━━ DATASET ENTRIES
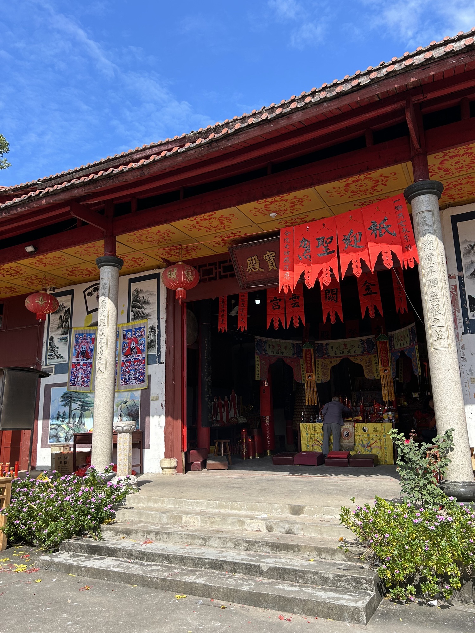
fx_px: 476
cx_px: 238
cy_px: 316
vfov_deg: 67.3
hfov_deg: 53.1
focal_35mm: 26
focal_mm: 5.7
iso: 50
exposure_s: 1/2695
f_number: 1.5
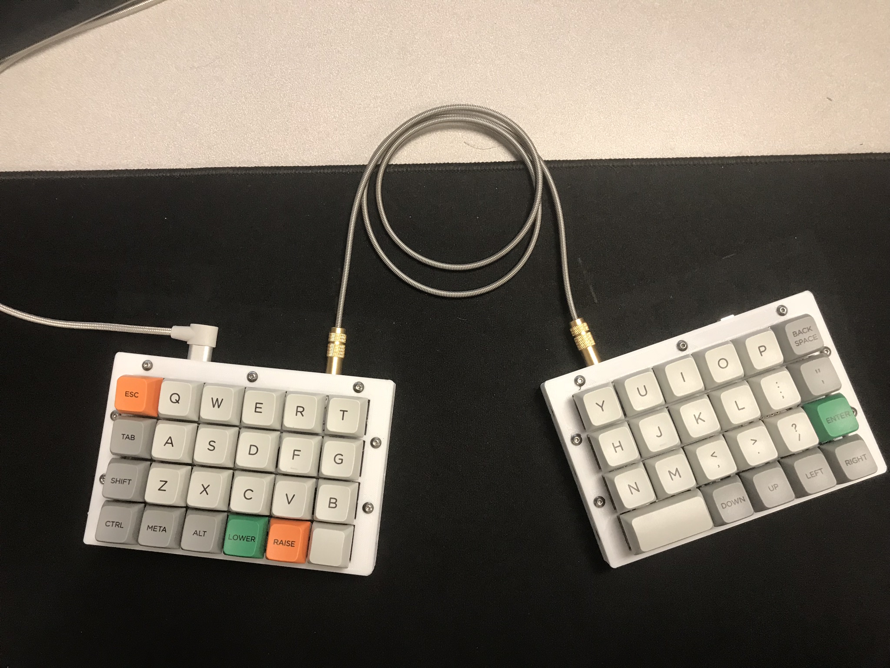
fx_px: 720
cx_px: 445
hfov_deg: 63.4
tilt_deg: -83.0
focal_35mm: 28
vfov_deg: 49.7
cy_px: 334
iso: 40
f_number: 1.8
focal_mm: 3.99
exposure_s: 1/20
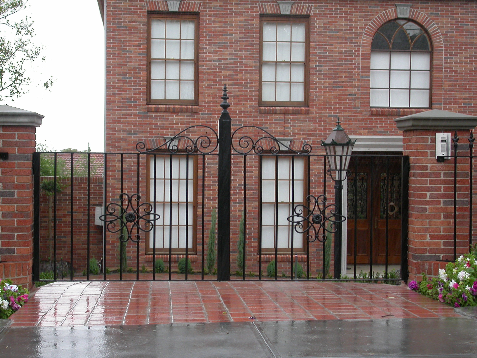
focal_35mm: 73
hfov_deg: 26.7
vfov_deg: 20.2
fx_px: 1006
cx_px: 238
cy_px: 179
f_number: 3.3
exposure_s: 1/90.5
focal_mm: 15.1
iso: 100
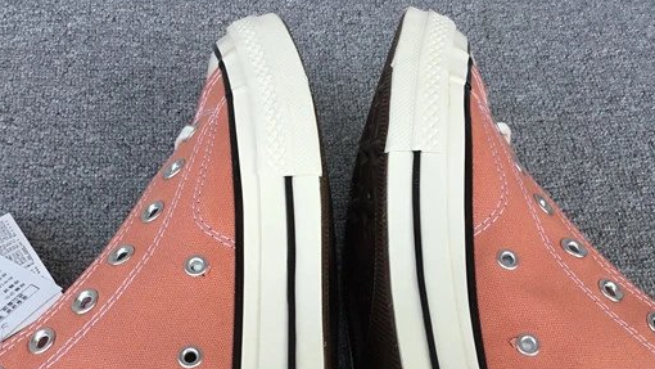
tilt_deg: -53.0
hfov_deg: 39.2
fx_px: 921
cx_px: 317
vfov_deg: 22.3
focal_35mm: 53
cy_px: 296
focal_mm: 3.3
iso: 25
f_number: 2.4
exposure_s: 1/529
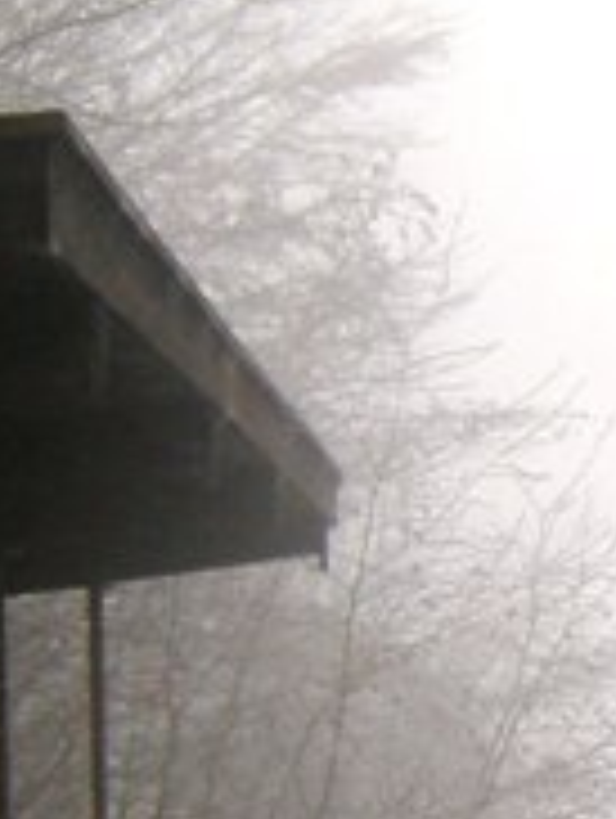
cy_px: 729
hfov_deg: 8.3
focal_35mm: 174
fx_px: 4119
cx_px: 953
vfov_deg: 11.3
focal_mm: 5.3
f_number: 2.9
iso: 64
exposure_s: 1/187
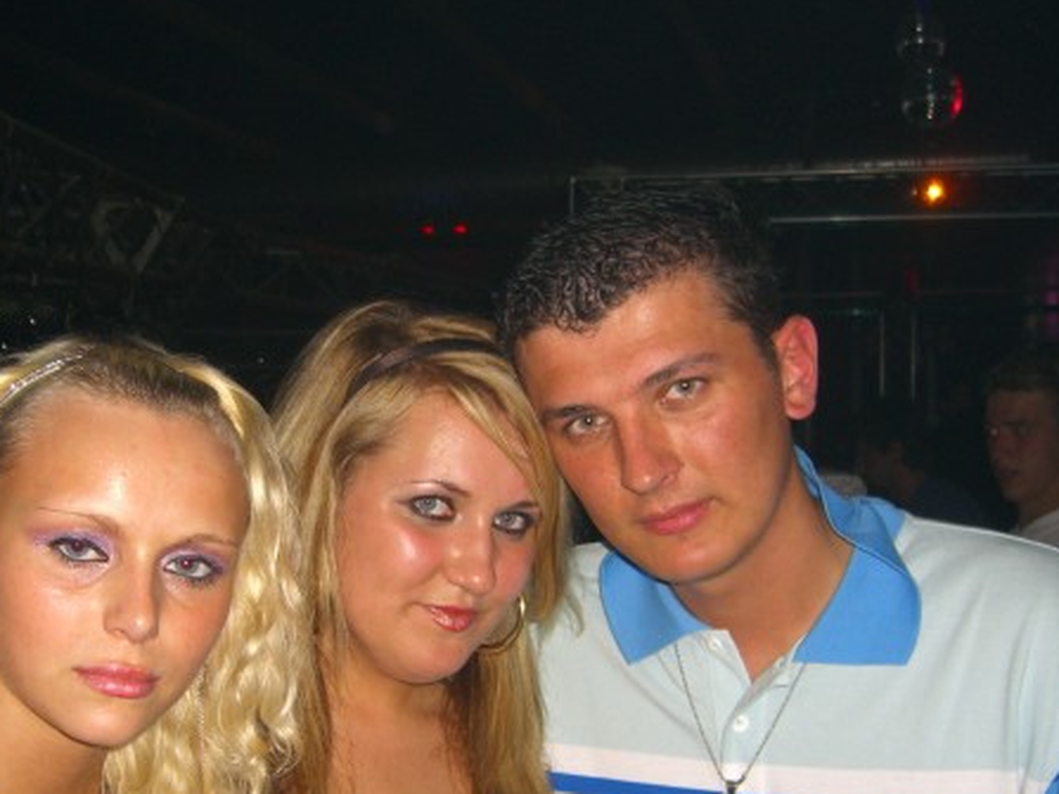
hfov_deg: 37.4
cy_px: 519
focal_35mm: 51
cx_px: 422
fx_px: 1560
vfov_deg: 28.4
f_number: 2.8
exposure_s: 1/60
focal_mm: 7.9
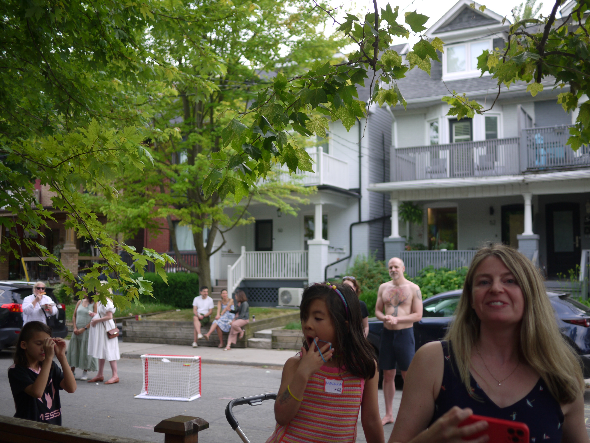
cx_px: 295
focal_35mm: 40
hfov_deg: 46.8
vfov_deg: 36.0
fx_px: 682
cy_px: 222
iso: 100
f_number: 1.7
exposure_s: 1/200
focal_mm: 20
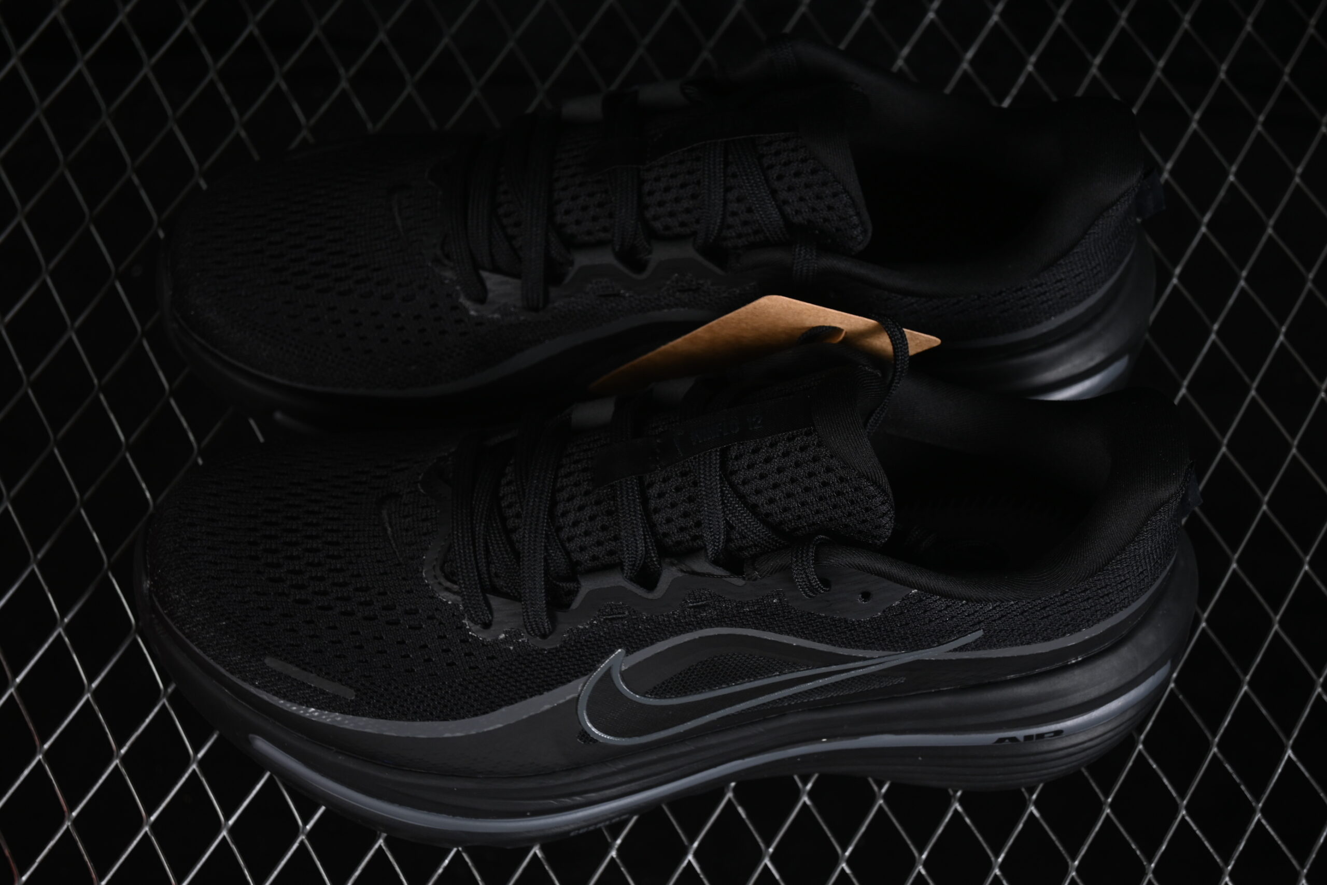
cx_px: 664
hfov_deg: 27.0
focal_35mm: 75
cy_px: 442
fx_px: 2765
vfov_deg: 18.2
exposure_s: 1/60
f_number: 6.3
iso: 160
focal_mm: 50
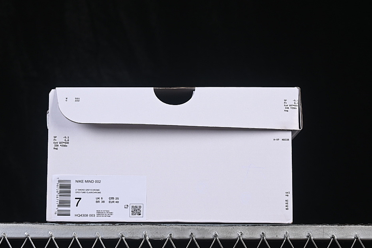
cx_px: 172
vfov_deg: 15.9
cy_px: 135
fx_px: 889
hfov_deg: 23.6
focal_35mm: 86
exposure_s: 1/80
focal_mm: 50
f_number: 8
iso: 160
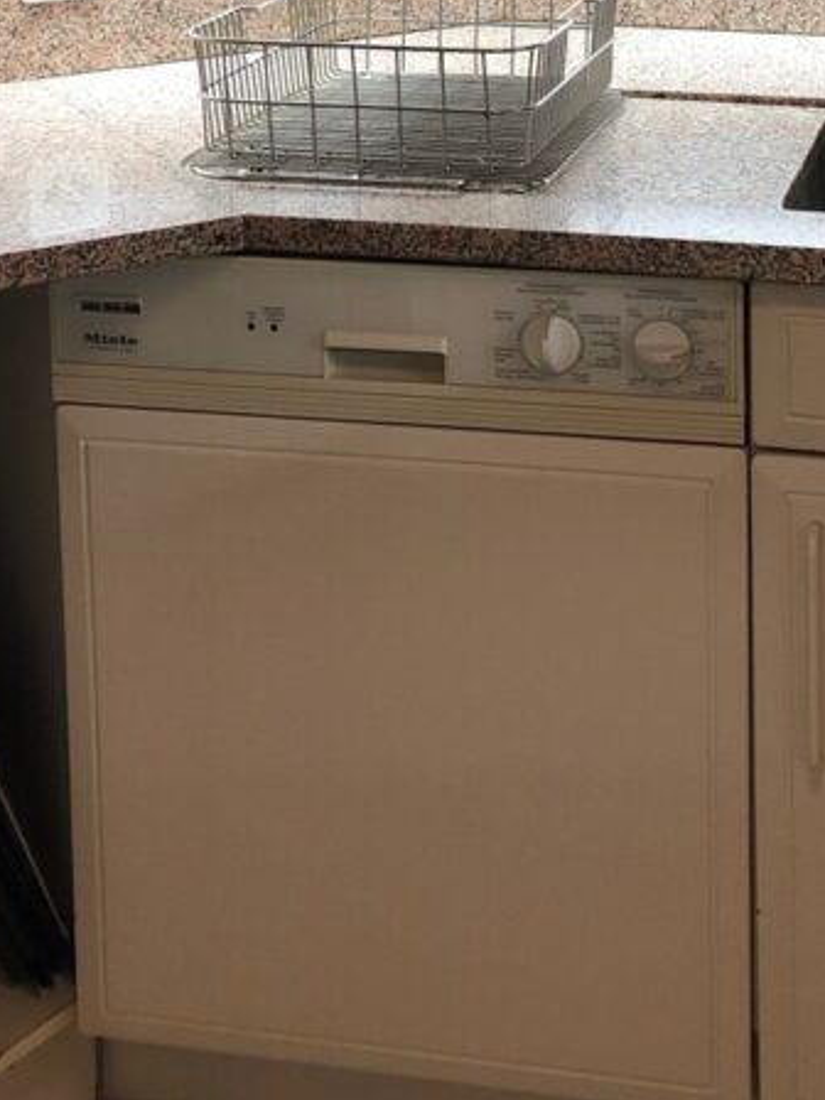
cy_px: -135
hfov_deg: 22.8
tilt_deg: -6.2
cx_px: 560
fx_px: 2034
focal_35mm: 64
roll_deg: +1.0
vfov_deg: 27.5
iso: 40
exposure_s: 1/25
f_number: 1.8
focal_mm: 3.99
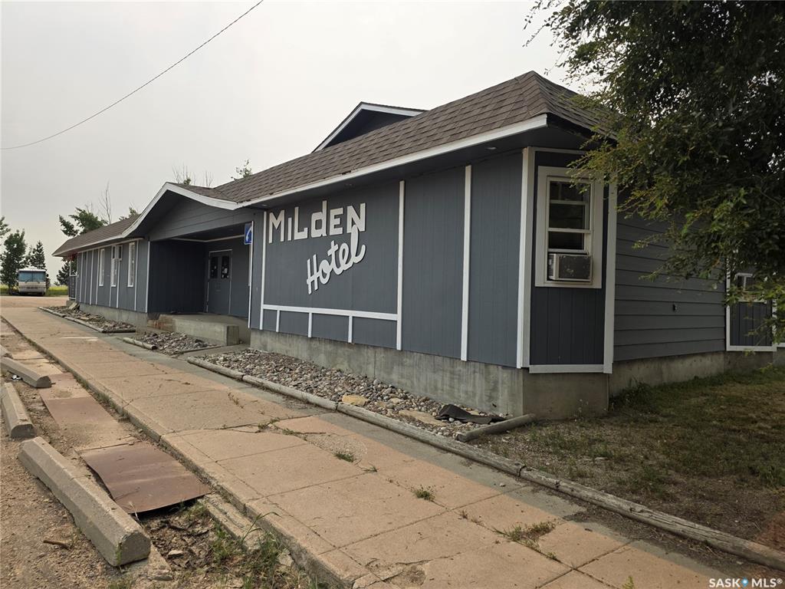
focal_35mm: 23
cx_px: 392
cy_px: 294
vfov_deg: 58.9
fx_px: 522
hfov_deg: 73.9
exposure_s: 1/7333
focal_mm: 6.3
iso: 80
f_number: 1.7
━━━━
Would you return all the data exactly as given, minus the pictures?

▶ [RESPONSE TO THE TASK]:
fx_px: 476
cx_px: 238
cy_px: 316
vfov_deg: 67.3
hfov_deg: 53.1
focal_35mm: 26
focal_mm: 5.7
iso: 50
exposure_s: 1/2695
f_number: 1.5
fx_px: 720
cx_px: 445
hfov_deg: 63.4
tilt_deg: -83.0
focal_35mm: 28
vfov_deg: 49.7
cy_px: 334
iso: 40
f_number: 1.8
focal_mm: 3.99
exposure_s: 1/20
focal_35mm: 73
hfov_deg: 26.7
vfov_deg: 20.2
fx_px: 1006
cx_px: 238
cy_px: 179
f_number: 3.3
exposure_s: 1/90.5
focal_mm: 15.1
iso: 100
tilt_deg: -53.0
hfov_deg: 39.2
fx_px: 921
cx_px: 317
vfov_deg: 22.3
focal_35mm: 53
cy_px: 296
focal_mm: 3.3
iso: 25
f_number: 2.4
exposure_s: 1/529
cy_px: 729
hfov_deg: 8.3
focal_35mm: 174
fx_px: 4119
cx_px: 953
vfov_deg: 11.3
focal_mm: 5.3
f_number: 2.9
iso: 64
exposure_s: 1/187
hfov_deg: 37.4
cy_px: 519
focal_35mm: 51
cx_px: 422
fx_px: 1560
vfov_deg: 28.4
f_number: 2.8
exposure_s: 1/60
focal_mm: 7.9
cx_px: 295
focal_35mm: 40
hfov_deg: 46.8
vfov_deg: 36.0
fx_px: 682
cy_px: 222
iso: 100
f_number: 1.7
exposure_s: 1/200
focal_mm: 20
cx_px: 664
hfov_deg: 27.0
focal_35mm: 75
cy_px: 442
fx_px: 2765
vfov_deg: 18.2
exposure_s: 1/60
f_number: 6.3
iso: 160
focal_mm: 50
cx_px: 172
vfov_deg: 15.9
cy_px: 135
fx_px: 889
hfov_deg: 23.6
focal_35mm: 86
exposure_s: 1/80
focal_mm: 50
f_number: 8
iso: 160
cy_px: -135
hfov_deg: 22.8
tilt_deg: -6.2
cx_px: 560
fx_px: 2034
focal_35mm: 64
roll_deg: +1.0
vfov_deg: 27.5
iso: 40
exposure_s: 1/25
f_number: 1.8
focal_mm: 3.99
focal_35mm: 23
cx_px: 392
cy_px: 294
vfov_deg: 58.9
fx_px: 522
hfov_deg: 73.9
exposure_s: 1/7333
focal_mm: 6.3
iso: 80
f_number: 1.7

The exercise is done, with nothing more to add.